Work required: Would you copy the records exactly, leaving the pictures out?

Data for the task:
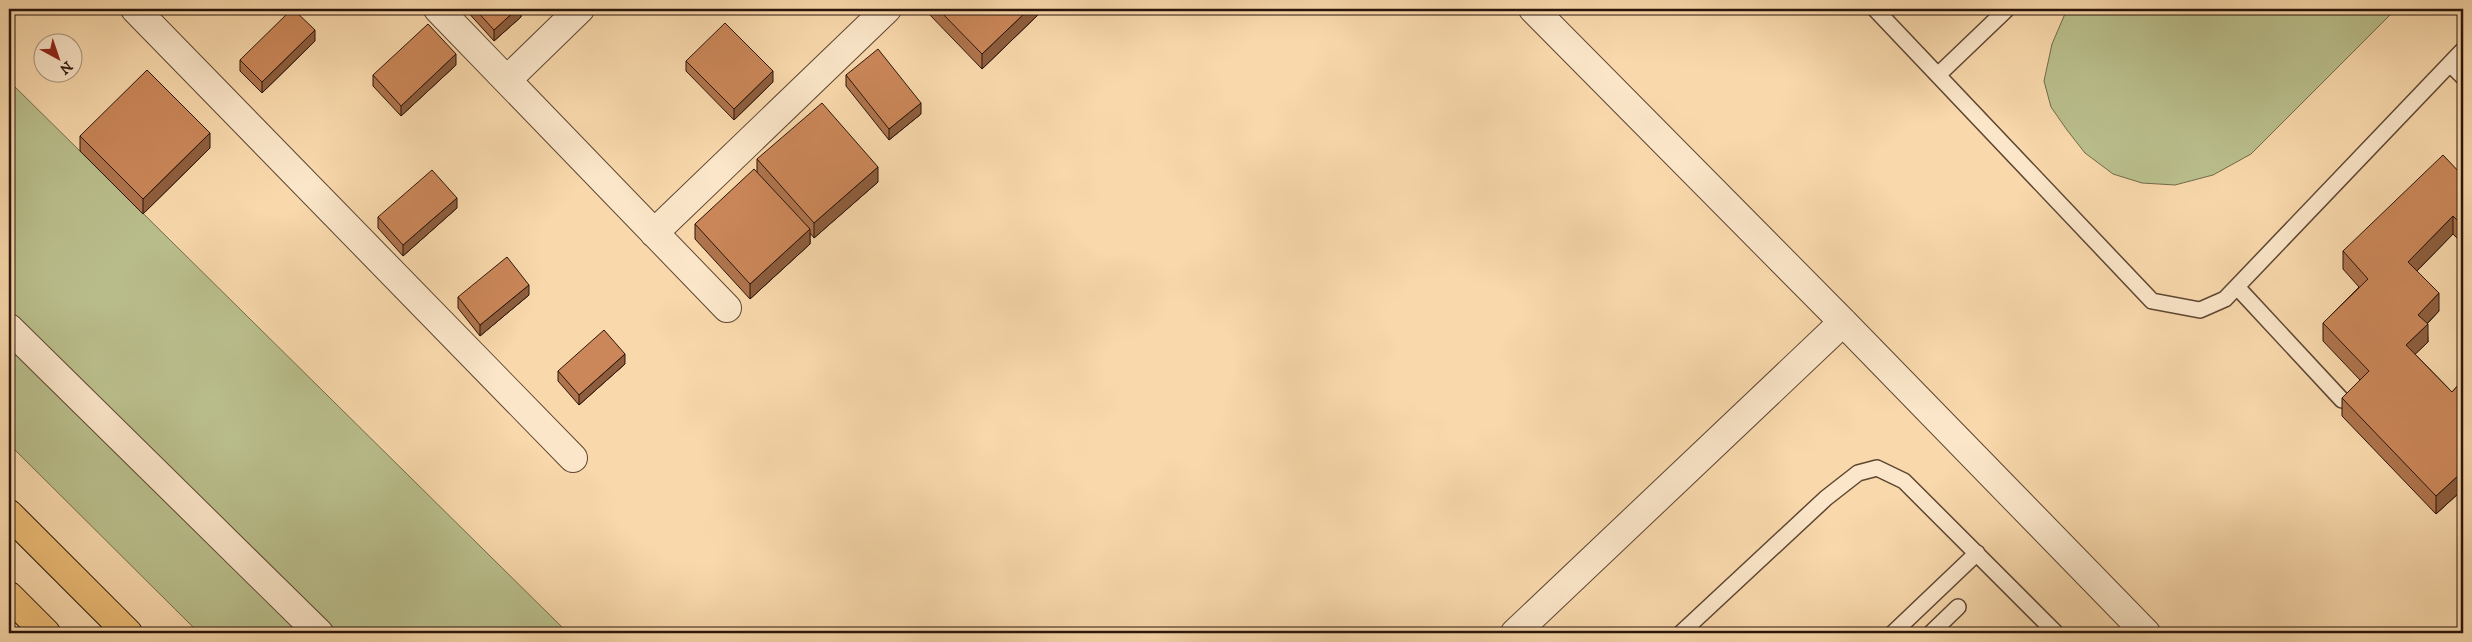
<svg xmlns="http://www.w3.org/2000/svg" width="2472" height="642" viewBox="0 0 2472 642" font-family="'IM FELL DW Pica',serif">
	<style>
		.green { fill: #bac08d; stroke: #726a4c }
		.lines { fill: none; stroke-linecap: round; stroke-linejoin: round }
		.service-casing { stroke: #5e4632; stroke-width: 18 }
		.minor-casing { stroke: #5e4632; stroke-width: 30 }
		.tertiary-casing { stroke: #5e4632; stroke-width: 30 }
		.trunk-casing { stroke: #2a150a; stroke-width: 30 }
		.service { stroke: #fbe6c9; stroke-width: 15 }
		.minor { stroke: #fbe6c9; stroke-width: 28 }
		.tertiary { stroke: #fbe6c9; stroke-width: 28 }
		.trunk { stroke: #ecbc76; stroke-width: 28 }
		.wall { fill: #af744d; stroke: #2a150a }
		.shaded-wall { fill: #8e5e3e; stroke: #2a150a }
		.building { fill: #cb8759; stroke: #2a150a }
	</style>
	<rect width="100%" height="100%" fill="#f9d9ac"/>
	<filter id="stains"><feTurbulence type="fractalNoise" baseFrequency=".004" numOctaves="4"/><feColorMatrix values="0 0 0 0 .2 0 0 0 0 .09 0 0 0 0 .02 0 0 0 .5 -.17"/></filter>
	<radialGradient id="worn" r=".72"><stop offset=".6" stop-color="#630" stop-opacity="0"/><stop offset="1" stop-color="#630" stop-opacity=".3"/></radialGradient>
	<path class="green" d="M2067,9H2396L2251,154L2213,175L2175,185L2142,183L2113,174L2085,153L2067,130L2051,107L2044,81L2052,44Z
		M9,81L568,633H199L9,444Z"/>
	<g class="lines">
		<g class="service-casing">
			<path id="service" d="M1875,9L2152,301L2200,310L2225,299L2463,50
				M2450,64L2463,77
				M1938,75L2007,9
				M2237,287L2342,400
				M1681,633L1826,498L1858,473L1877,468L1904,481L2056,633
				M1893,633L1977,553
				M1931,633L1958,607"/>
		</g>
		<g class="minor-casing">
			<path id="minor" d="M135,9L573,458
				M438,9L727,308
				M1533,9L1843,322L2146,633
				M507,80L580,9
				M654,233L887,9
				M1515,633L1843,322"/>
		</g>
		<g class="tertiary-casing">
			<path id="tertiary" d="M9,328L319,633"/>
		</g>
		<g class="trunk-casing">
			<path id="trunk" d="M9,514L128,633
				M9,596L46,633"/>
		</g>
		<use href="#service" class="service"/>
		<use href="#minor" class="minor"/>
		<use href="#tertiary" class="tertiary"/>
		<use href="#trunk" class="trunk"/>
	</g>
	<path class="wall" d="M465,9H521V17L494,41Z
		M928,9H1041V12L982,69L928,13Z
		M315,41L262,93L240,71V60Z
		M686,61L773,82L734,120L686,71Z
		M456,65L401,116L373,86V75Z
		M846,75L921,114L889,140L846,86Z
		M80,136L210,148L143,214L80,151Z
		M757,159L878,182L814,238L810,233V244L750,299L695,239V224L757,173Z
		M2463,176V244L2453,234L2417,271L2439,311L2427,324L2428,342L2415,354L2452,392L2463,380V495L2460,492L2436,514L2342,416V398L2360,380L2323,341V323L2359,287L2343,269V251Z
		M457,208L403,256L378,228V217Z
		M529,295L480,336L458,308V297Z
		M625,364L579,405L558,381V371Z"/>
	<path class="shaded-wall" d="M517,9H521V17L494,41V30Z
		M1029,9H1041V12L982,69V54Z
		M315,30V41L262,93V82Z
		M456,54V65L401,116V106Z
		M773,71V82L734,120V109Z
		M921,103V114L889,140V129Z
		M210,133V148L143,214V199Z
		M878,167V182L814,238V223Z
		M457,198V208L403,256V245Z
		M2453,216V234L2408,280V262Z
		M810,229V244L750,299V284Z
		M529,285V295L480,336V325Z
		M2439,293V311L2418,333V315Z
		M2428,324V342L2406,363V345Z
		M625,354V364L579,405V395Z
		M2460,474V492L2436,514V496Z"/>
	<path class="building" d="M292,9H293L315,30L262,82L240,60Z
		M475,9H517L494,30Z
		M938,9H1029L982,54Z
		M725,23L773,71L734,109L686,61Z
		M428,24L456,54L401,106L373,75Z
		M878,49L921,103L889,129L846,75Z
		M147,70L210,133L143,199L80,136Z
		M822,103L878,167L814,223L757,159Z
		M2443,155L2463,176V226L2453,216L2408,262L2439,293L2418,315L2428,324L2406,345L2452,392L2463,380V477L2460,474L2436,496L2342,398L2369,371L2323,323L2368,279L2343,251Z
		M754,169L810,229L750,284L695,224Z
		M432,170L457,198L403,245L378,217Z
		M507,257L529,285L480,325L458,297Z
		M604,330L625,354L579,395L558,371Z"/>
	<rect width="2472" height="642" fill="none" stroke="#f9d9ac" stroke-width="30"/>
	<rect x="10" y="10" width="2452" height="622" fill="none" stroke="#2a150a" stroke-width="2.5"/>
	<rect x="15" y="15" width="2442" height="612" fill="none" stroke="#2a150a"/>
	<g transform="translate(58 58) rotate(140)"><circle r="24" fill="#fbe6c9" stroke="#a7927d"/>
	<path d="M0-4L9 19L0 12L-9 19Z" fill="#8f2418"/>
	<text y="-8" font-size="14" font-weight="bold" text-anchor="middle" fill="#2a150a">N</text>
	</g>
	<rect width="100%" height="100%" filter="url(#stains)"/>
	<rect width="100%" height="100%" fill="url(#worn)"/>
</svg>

Task output:
<svg xmlns="http://www.w3.org/2000/svg" width="2472" height="642" viewBox="0 0 2472 642" font-family="'IM FELL DW Pica',serif">
	<style>
		.green { fill: #bac08d; stroke: #726a4c }
		.lines { fill: none; stroke-linecap: round; stroke-linejoin: round }
		.service-casing { stroke: #5e4632; stroke-width: 18 }
		.minor-casing { stroke: #5e4632; stroke-width: 30 }
		.tertiary-casing { stroke: #5e4632; stroke-width: 30 }
		.trunk-casing { stroke: #2a150a; stroke-width: 30 }
		.service { stroke: #fbe6c9; stroke-width: 15 }
		.minor { stroke: #fbe6c9; stroke-width: 28 }
		.tertiary { stroke: #fbe6c9; stroke-width: 28 }
		.trunk { stroke: #ecbc76; stroke-width: 28 }
		.wall { fill: #af744d; stroke: #2a150a }
		.shaded-wall { fill: #8e5e3e; stroke: #2a150a }
		.building { fill: #cb8759; stroke: #2a150a }
	</style>
	<rect width="100%" height="100%" fill="#f9d9ac"/>
	<filter id="stains"><feTurbulence type="fractalNoise" baseFrequency=".004" numOctaves="4"/><feColorMatrix values="0 0 0 0 .2 0 0 0 0 .09 0 0 0 0 .02 0 0 0 .5 -.17"/></filter>
	<radialGradient id="worn" r=".72"><stop offset=".6" stop-color="#630" stop-opacity="0"/><stop offset="1" stop-color="#630" stop-opacity=".3"/></radialGradient>
	<path class="green" d="M2067,9H2396L2251,154L2213,175L2175,185L2142,183L2113,174L2085,153L2067,130L2051,107L2044,81L2052,44Z
		M9,81L568,633H199L9,444Z"/>
	<g class="lines">
		<g class="service-casing">
			<path id="service" d="M1875,9L2152,301L2200,310L2225,299L2463,50
				M2450,64L2463,77
				M1938,75L2007,9
				M2237,287L2342,400
				M1681,633L1826,498L1858,473L1877,468L1904,481L2056,633
				M1893,633L1977,553
				M1931,633L1958,607"/>
		</g>
		<g class="minor-casing">
			<path id="minor" d="M135,9L573,458
				M438,9L727,308
				M1533,9L1843,322L2146,633
				M507,80L580,9
				M654,233L887,9
				M1515,633L1843,322"/>
		</g>
		<g class="tertiary-casing">
			<path id="tertiary" d="M9,328L319,633"/>
		</g>
		<g class="trunk-casing">
			<path id="trunk" d="M9,514L128,633
				M9,596L46,633"/>
		</g>
		<use href="#service" class="service"/>
		<use href="#minor" class="minor"/>
		<use href="#tertiary" class="tertiary"/>
		<use href="#trunk" class="trunk"/>
	</g>
	<path class="wall" d="M465,9H521V17L494,41Z
		M928,9H1041V12L982,69L928,13Z
		M315,41L262,93L240,71V60Z
		M686,61L773,82L734,120L686,71Z
		M456,65L401,116L373,86V75Z
		M846,75L921,114L889,140L846,86Z
		M80,136L210,148L143,214L80,151Z
		M757,159L878,182L814,238L810,233V244L750,299L695,239V224L757,173Z
		M2463,176V244L2453,234L2417,271L2439,311L2427,324L2428,342L2415,354L2452,392L2463,380V495L2460,492L2436,514L2342,416V398L2360,380L2323,341V323L2359,287L2343,269V251Z
		M457,208L403,256L378,228V217Z
		M529,295L480,336L458,308V297Z
		M625,364L579,405L558,381V371Z"/>
	<path class="shaded-wall" d="M517,9H521V17L494,41V30Z
		M1029,9H1041V12L982,69V54Z
		M315,30V41L262,93V82Z
		M456,54V65L401,116V106Z
		M773,71V82L734,120V109Z
		M921,103V114L889,140V129Z
		M210,133V148L143,214V199Z
		M878,167V182L814,238V223Z
		M457,198V208L403,256V245Z
		M2453,216V234L2408,280V262Z
		M810,229V244L750,299V284Z
		M529,285V295L480,336V325Z
		M2439,293V311L2418,333V315Z
		M2428,324V342L2406,363V345Z
		M625,354V364L579,405V395Z
		M2460,474V492L2436,514V496Z"/>
	<path class="building" d="M292,9H293L315,30L262,82L240,60Z
		M475,9H517L494,30Z
		M938,9H1029L982,54Z
		M725,23L773,71L734,109L686,61Z
		M428,24L456,54L401,106L373,75Z
		M878,49L921,103L889,129L846,75Z
		M147,70L210,133L143,199L80,136Z
		M822,103L878,167L814,223L757,159Z
		M2443,155L2463,176V226L2453,216L2408,262L2439,293L2418,315L2428,324L2406,345L2452,392L2463,380V477L2460,474L2436,496L2342,398L2369,371L2323,323L2368,279L2343,251Z
		M754,169L810,229L750,284L695,224Z
		M432,170L457,198L403,245L378,217Z
		M507,257L529,285L480,325L458,297Z
		M604,330L625,354L579,395L558,371Z"/>
	<rect width="2472" height="642" fill="none" stroke="#f9d9ac" stroke-width="30"/>
	<rect x="10" y="10" width="2452" height="622" fill="none" stroke="#2a150a" stroke-width="2.5"/>
	<rect x="15" y="15" width="2442" height="612" fill="none" stroke="#2a150a"/>
	<g transform="translate(58 58) rotate(140)"><circle r="24" fill="#fbe6c9" stroke="#a7927d"/>
	<path d="M0-4L9 19L0 12L-9 19Z" fill="#8f2418"/>
	<text y="-8" font-size="14" font-weight="bold" text-anchor="middle" fill="#2a150a">N</text>
	</g>
	<rect width="100%" height="100%" filter="url(#stains)"/>
	<rect width="100%" height="100%" fill="url(#worn)"/>
</svg>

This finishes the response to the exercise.